DA QUESTA ESPERIENZA, dalla longhiana specificità dei linguaggi artistici e dal continuo rovello su come far lavorare in un unico ingranaggio foriero di senso l’ammodernamento critico dello storicismo crociano e la critica marxista, in particolare nella declinazione del sempre tenuto a portata di mente Benjamin, nacque un’attenzione particolare, che segna come un fil rouge tutta la sua bibliografia, per come si studia la storia dell’arte, per come si tracciano i macrofenomeni al fine di usarli come coordinate per la comprensione di singoli, ma non meno importanti, episodi.
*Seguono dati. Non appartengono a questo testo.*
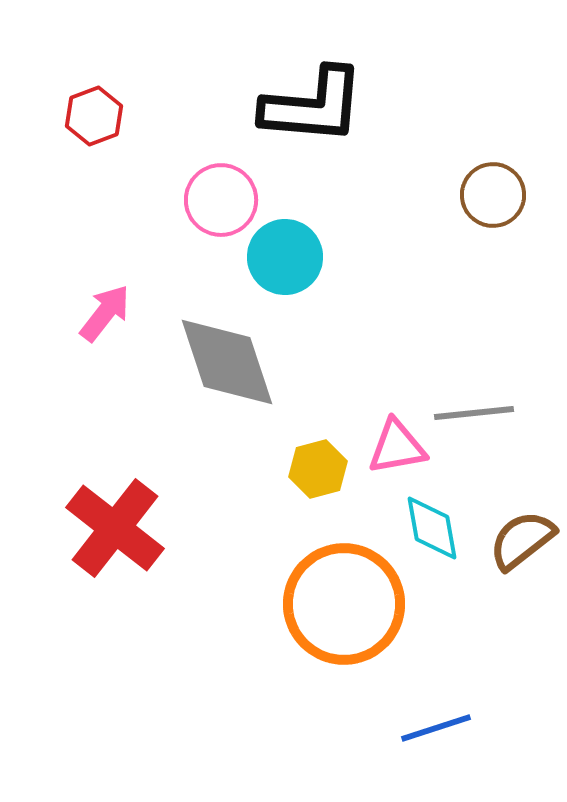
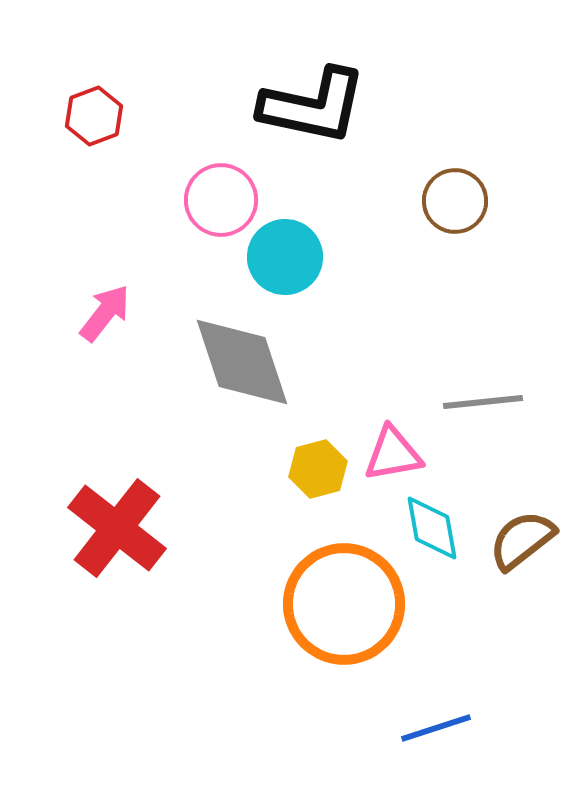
black L-shape: rotated 7 degrees clockwise
brown circle: moved 38 px left, 6 px down
gray diamond: moved 15 px right
gray line: moved 9 px right, 11 px up
pink triangle: moved 4 px left, 7 px down
red cross: moved 2 px right
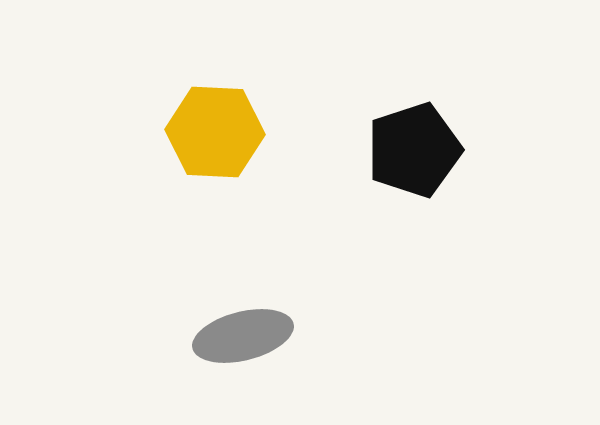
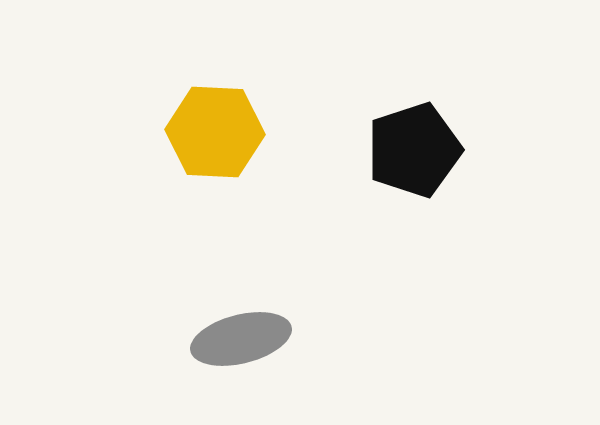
gray ellipse: moved 2 px left, 3 px down
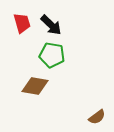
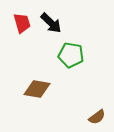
black arrow: moved 2 px up
green pentagon: moved 19 px right
brown diamond: moved 2 px right, 3 px down
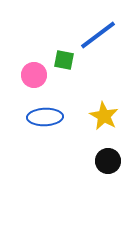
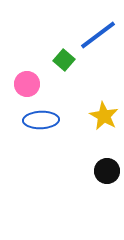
green square: rotated 30 degrees clockwise
pink circle: moved 7 px left, 9 px down
blue ellipse: moved 4 px left, 3 px down
black circle: moved 1 px left, 10 px down
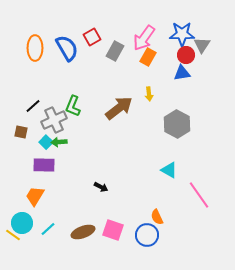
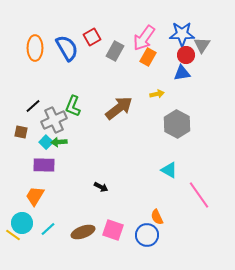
yellow arrow: moved 8 px right; rotated 96 degrees counterclockwise
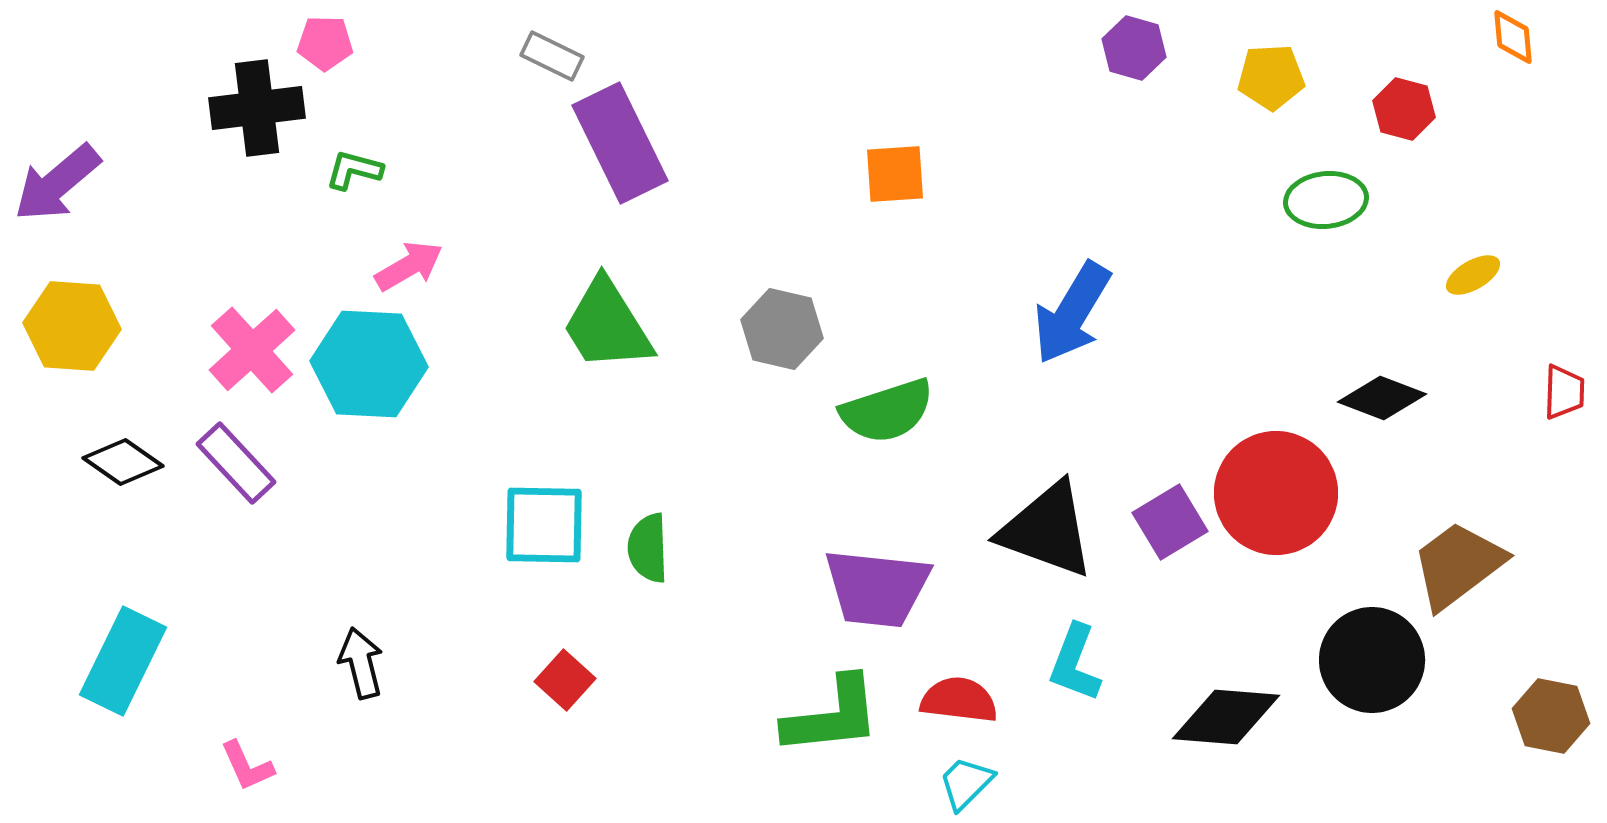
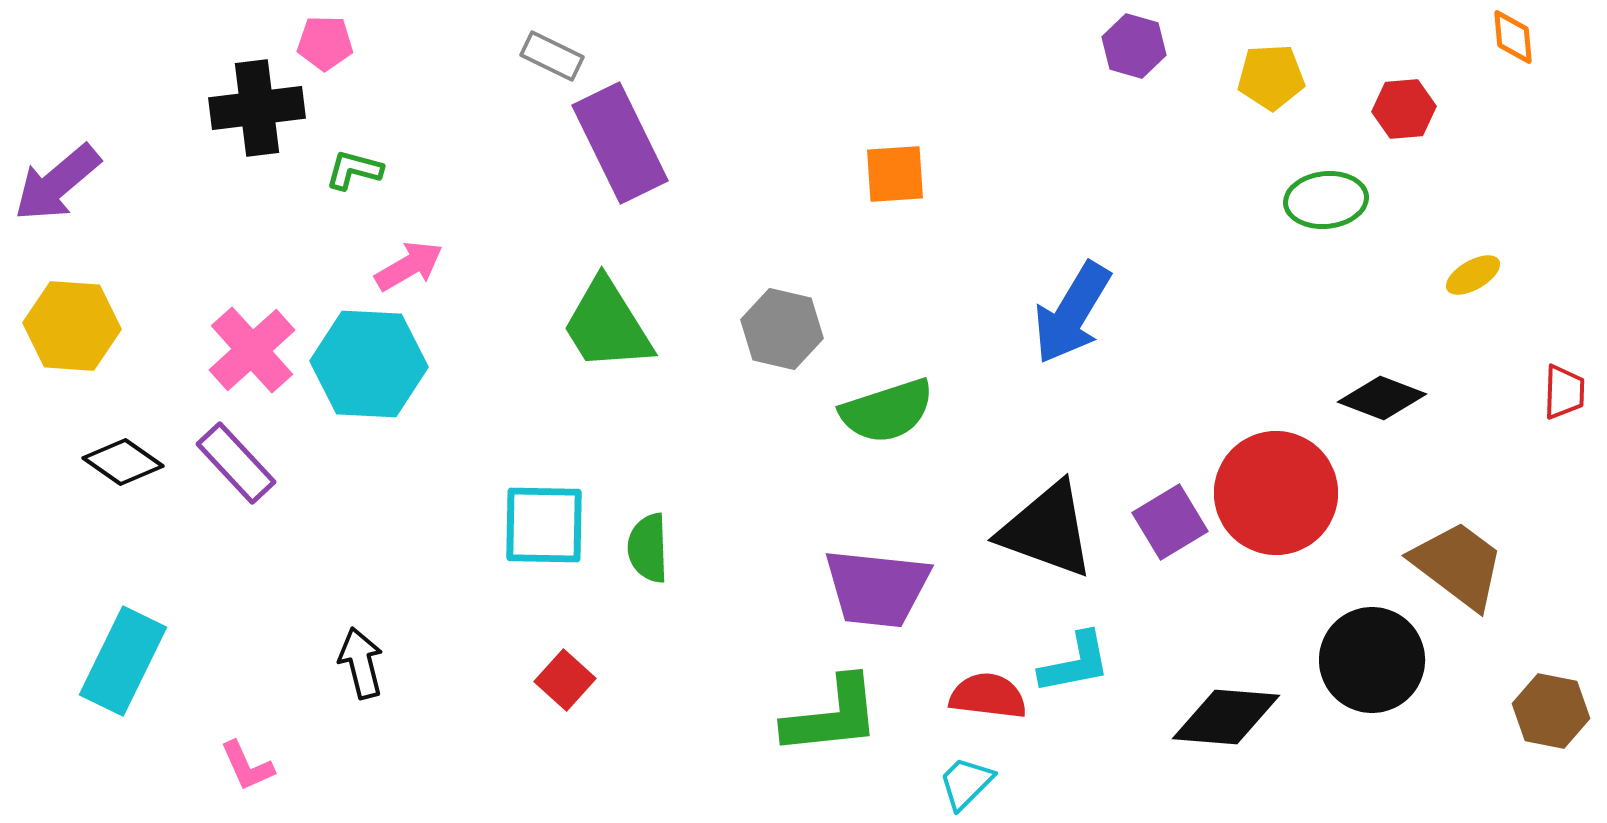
purple hexagon at (1134, 48): moved 2 px up
red hexagon at (1404, 109): rotated 20 degrees counterclockwise
brown trapezoid at (1458, 565): rotated 74 degrees clockwise
cyan L-shape at (1075, 663): rotated 122 degrees counterclockwise
red semicircle at (959, 700): moved 29 px right, 4 px up
brown hexagon at (1551, 716): moved 5 px up
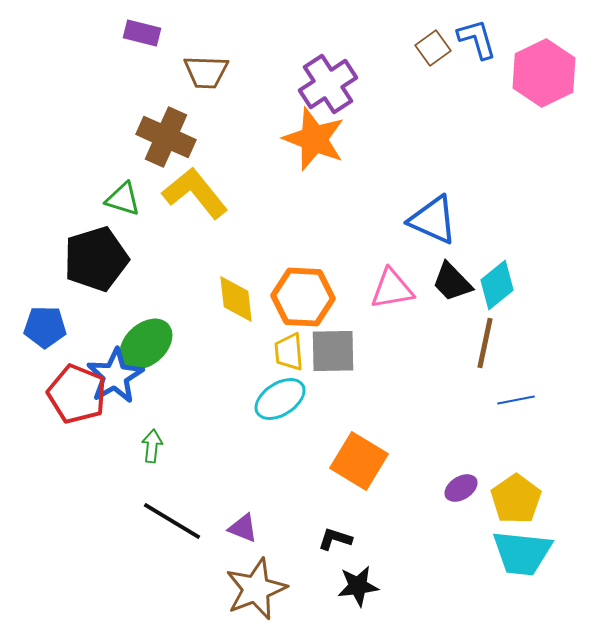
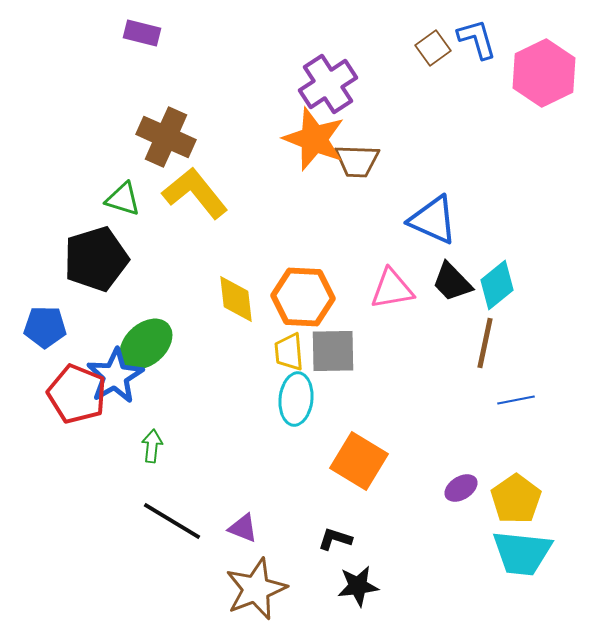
brown trapezoid: moved 151 px right, 89 px down
cyan ellipse: moved 16 px right; rotated 51 degrees counterclockwise
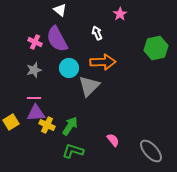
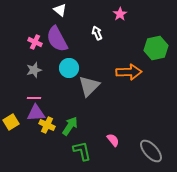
orange arrow: moved 26 px right, 10 px down
green L-shape: moved 9 px right; rotated 60 degrees clockwise
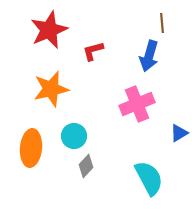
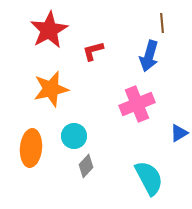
red star: rotated 6 degrees counterclockwise
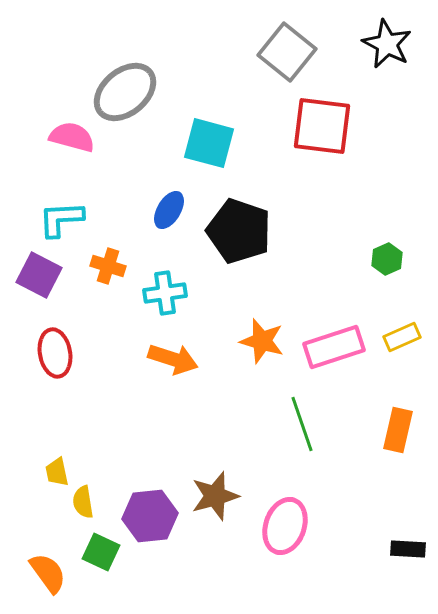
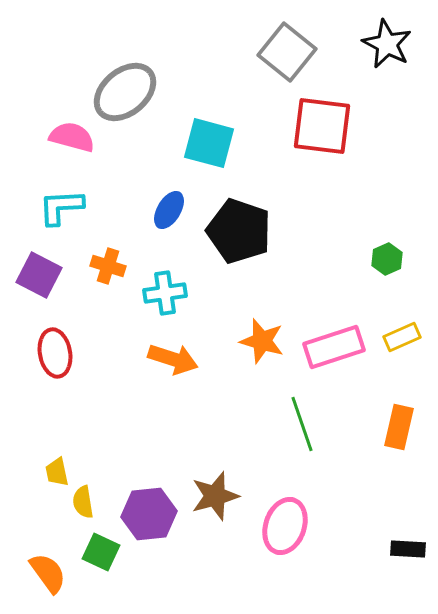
cyan L-shape: moved 12 px up
orange rectangle: moved 1 px right, 3 px up
purple hexagon: moved 1 px left, 2 px up
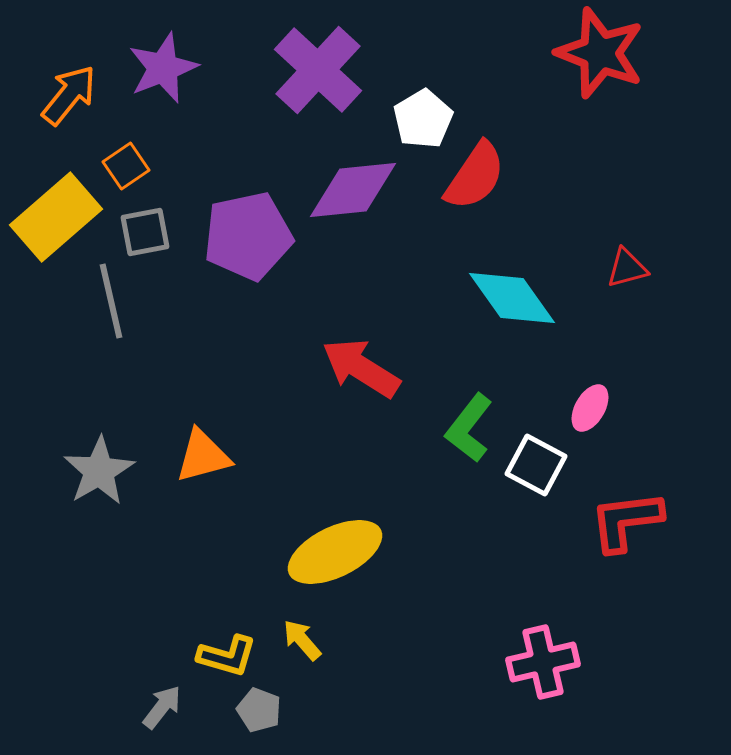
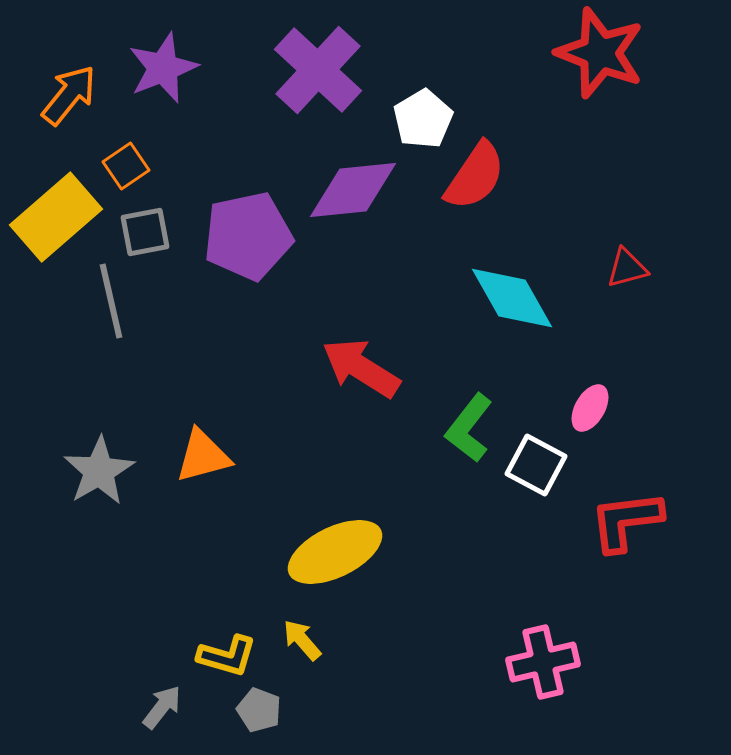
cyan diamond: rotated 6 degrees clockwise
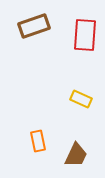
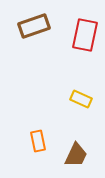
red rectangle: rotated 8 degrees clockwise
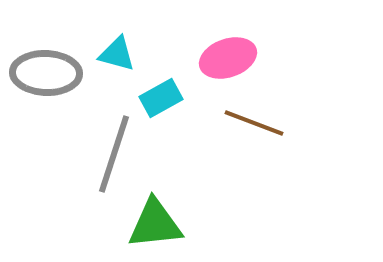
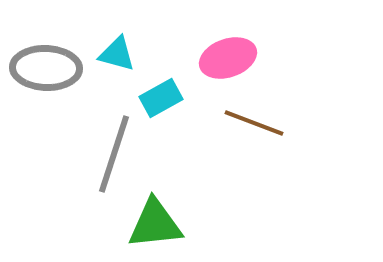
gray ellipse: moved 5 px up
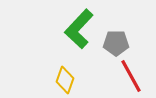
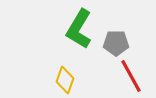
green L-shape: rotated 12 degrees counterclockwise
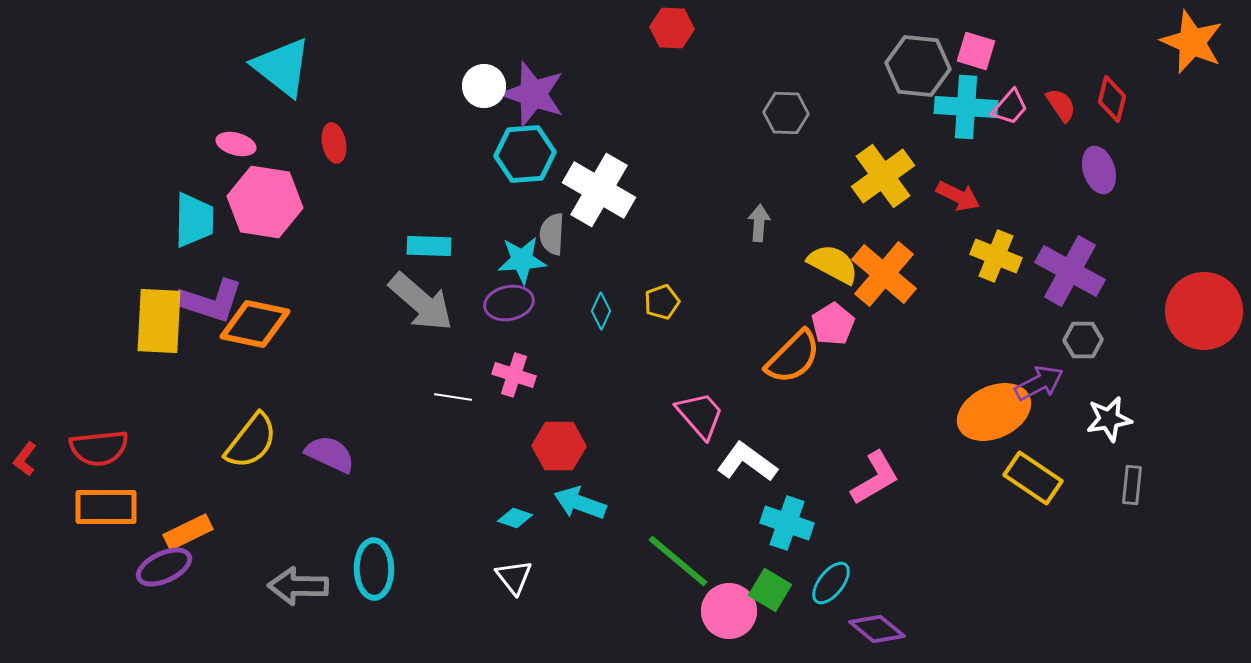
Da questi interrogativi nascono opere come Dalle arti minori all’industrial design. Storia di una ideologia (1972), I metodi di studio dell’arte italiana e il problema metodologico oggi, nella «Storia dell’arte italiana» di Einaudi (1979), La coscienza storica dell’arte d’Italia (1982).
Ma per Ferdinando Bologna ogni opera, ogni artista andavano collocati in panorami tanto grandi quanto precisissimi, mai tratteggiati, e in quel panorama sempre si riproponeva un problema critico più ampio.

LA STORIA DELL’ARTE non poteva essere nei suoi studi la storia dello spirito o della libertà rimandati a un orizzonte astorico, non è storia di isolati geni. È storia di uomini e donne, di rapporti di forza, di politica, è storia di lavoro, di mani e di idee immersi nella storia e che se disgiunte ammutoliscono entrambi. E va indagata con suoi, specifici strumenti. Tale è sia in Duccio che negli anonimi maestri che portarono in luoghi remoti dell’Abruzzo le più raffinate novità del Gotico d’Oltralpe. Tale è sia in Simone Martini sia nei maestri del soffitto dello Steri di Palermo. Tale è in Giotto e nel fluire di grandi maestri e straordinarie botteghe della Napoli angioina.

È così tra i moltissimi artisti che dalle Fiandre, da ogni parte d’Italia e dal Mediterraneo, inteso come grande, indispensabile e continuo bacino di creazione e scambio di culture, arrivarono a Napoli per costruire la città aragonese. È così tra quel «rinascimento umbratile», per dirla come Longhi, che lo trovò tra i suoi amati artisti abruzzesi, Silvestro dell’Aquila, Andrea Delitio, Saturnino Gatti, la sua ultima fatica. È così in Caravaggio, incredulo come Tommaso delle cose del sacro, ma che di umanissima religione riempì le «cose naturali».
Ecco, la «cosa tenuta sempre davanti» che diceva Caravaggio è stata per Bologna il valore altissimo, culturale e morale, che deve avere la storia dell’arte. «Perché maestro? Non basta essere un professore?», diceva. Sì, in rarissimi casi è sufficiente.